Customer Apprentice – Have a developer writing up their stories, acting as their secretary, attending meetings with users and stakeholders. Have them walk a mile in the customers shoes.

Programmer Holiday – Customers sometimes need to give the programmers a project holiday, perhaps give them an iteration where they focus on technical refactoring/debt.

Story Standards – Use a common template for every story. Remember that customers need reasonable time to get their stories right.

Show and Tell (Demo) – To the customer. Programmers can learn much from user/sponsor reactions to their software. Also gives useful material for sales and marketing to use.

Customer Pairing – Yep, just like with pair programming, it can be beneficial to have a pair of customers dealing with the developement team.

Customer Counselor – Provides professional support to the customers. Just as XP programmers should have a coach, customers need one too. Should be outside the project, and not a manager.

Look before you Leap – Do just enough analysis upfront to make decisions and set expectations. See also Agile, Lean methodologies for more of this. Maintain continuous analysis throughout.

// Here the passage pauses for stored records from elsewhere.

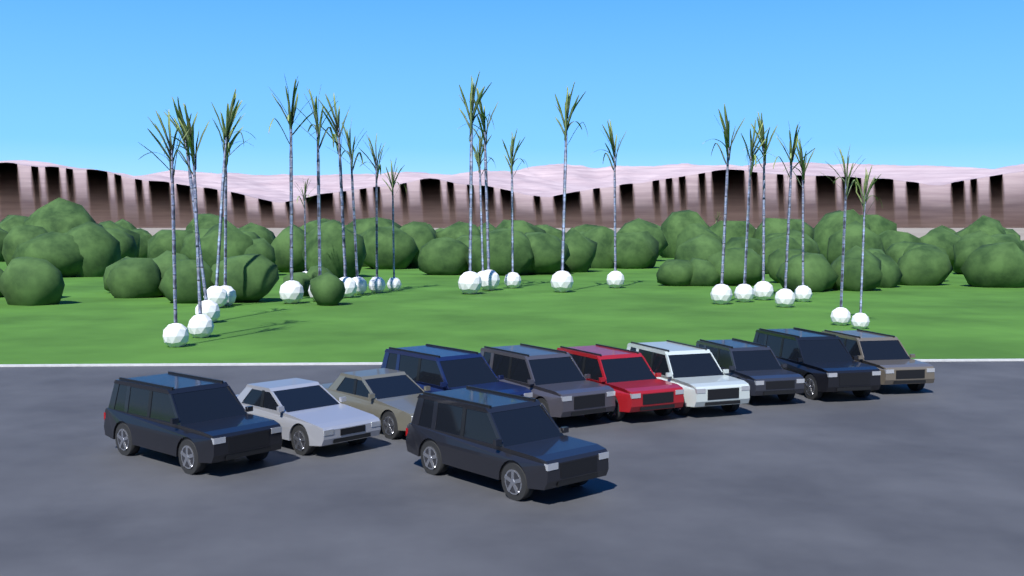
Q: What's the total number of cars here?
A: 11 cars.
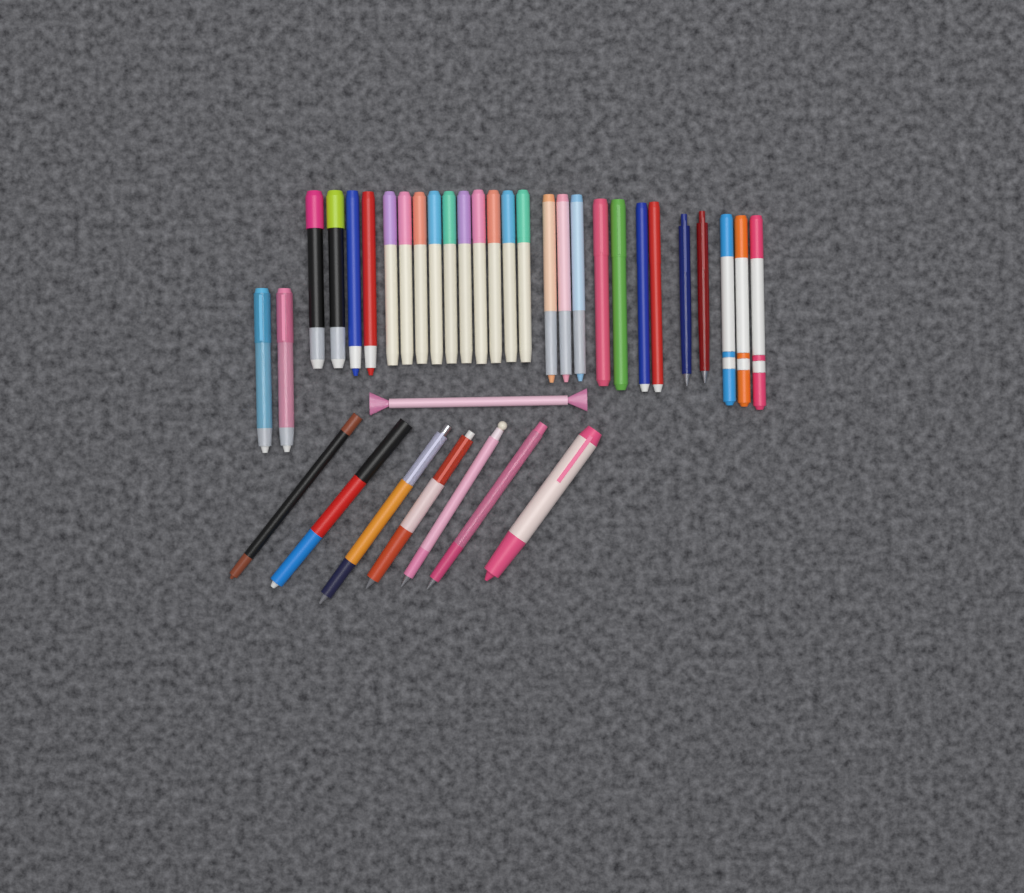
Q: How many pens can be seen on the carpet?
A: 36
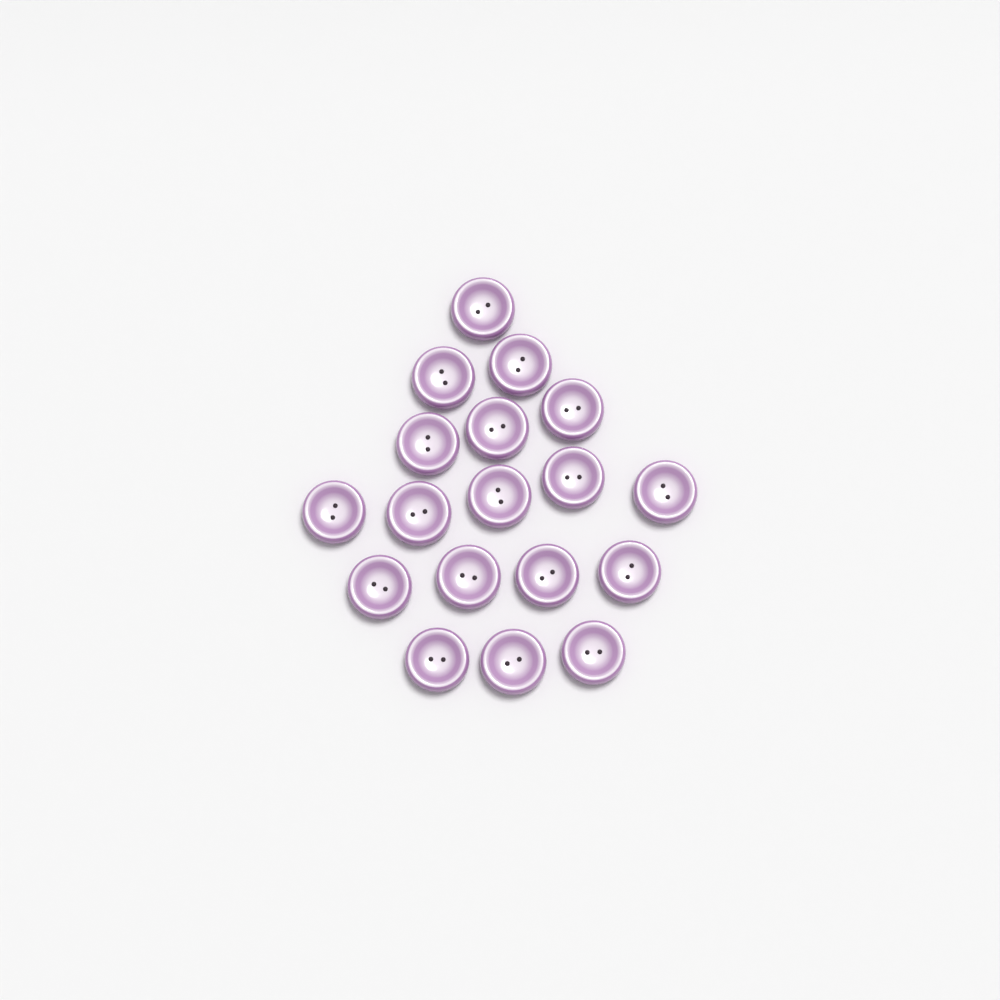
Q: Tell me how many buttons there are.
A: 18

Three-Month Calibration – After three months, projects usually realise that their eyes were bigger than their stomach. During this crisis period, productivity and morale can drop. Need to be upfront when this happens, and prepared for it, be ready to change scope and embrace change. Possibly similar to the lull you get after starting a new job, once you’ve had your training and got used to things, round about the same sort of time people often find themselves suffering doubts as they assess the job properly, before building up again to fulfil themselves in it.

So what did I think?

I think some people, including myself, were put off slightly by an over-long and somewhat chaotic exercise at the beginning (although as I said, the chaos was intentional). However the second half had a lot more meat in it, definitely worth looking at your relationships with your customers, and seeing if they measure up to this sort of ideal. Chances are you could be a long way short, and keeping some of these in mind could help.